# TASK MATERIAL
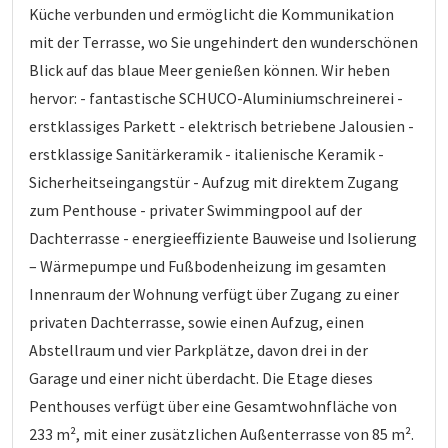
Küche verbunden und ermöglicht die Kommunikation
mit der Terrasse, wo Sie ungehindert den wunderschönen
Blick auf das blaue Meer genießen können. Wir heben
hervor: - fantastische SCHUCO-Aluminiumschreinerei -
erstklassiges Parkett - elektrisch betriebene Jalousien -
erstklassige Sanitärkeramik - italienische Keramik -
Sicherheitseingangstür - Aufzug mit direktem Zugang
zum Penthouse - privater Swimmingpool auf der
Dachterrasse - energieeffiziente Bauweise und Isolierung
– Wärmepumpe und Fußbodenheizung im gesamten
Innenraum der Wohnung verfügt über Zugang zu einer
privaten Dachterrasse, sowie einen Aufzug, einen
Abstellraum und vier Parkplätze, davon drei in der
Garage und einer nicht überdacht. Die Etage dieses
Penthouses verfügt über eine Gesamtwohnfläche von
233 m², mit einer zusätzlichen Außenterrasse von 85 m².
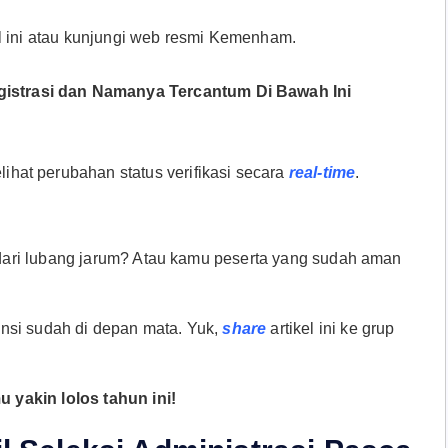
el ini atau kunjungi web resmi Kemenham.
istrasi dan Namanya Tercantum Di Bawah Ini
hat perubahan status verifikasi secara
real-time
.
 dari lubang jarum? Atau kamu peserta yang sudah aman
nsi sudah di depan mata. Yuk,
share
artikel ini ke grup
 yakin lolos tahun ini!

==

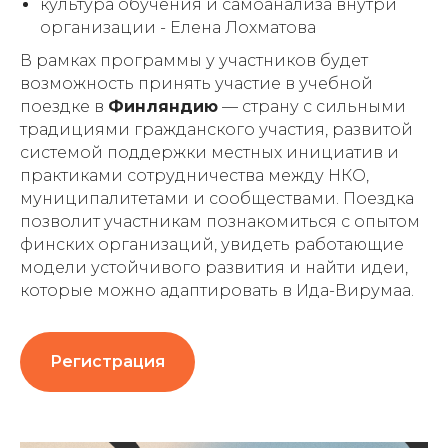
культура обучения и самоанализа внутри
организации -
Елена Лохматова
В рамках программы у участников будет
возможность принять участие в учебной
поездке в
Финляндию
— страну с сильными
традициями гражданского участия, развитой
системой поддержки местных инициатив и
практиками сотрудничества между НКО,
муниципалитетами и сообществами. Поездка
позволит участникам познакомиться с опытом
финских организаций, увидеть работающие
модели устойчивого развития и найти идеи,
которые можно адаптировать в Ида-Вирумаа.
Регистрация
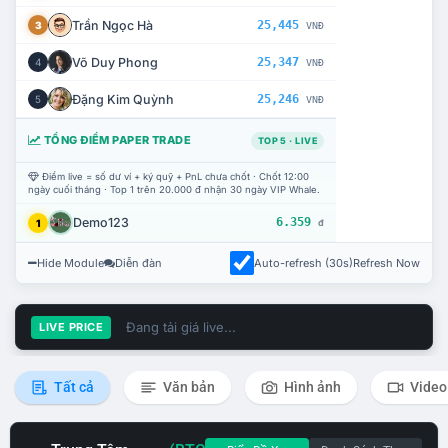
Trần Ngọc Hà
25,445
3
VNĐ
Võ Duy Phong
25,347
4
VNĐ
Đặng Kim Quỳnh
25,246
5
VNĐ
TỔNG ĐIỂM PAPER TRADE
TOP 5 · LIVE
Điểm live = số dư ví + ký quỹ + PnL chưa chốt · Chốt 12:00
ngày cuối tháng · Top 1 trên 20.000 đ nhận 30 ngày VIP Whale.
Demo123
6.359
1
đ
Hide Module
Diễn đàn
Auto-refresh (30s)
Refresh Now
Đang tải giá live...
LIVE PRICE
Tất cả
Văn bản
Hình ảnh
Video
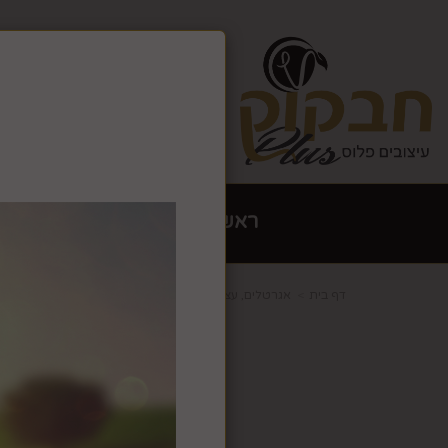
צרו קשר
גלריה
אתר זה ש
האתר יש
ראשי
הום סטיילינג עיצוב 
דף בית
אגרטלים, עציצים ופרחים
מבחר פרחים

# ASSIGNMENT
Among the entries above, determine how many lines contain "verfügt", then output only that number.

# EXERCISE OUTPUT
2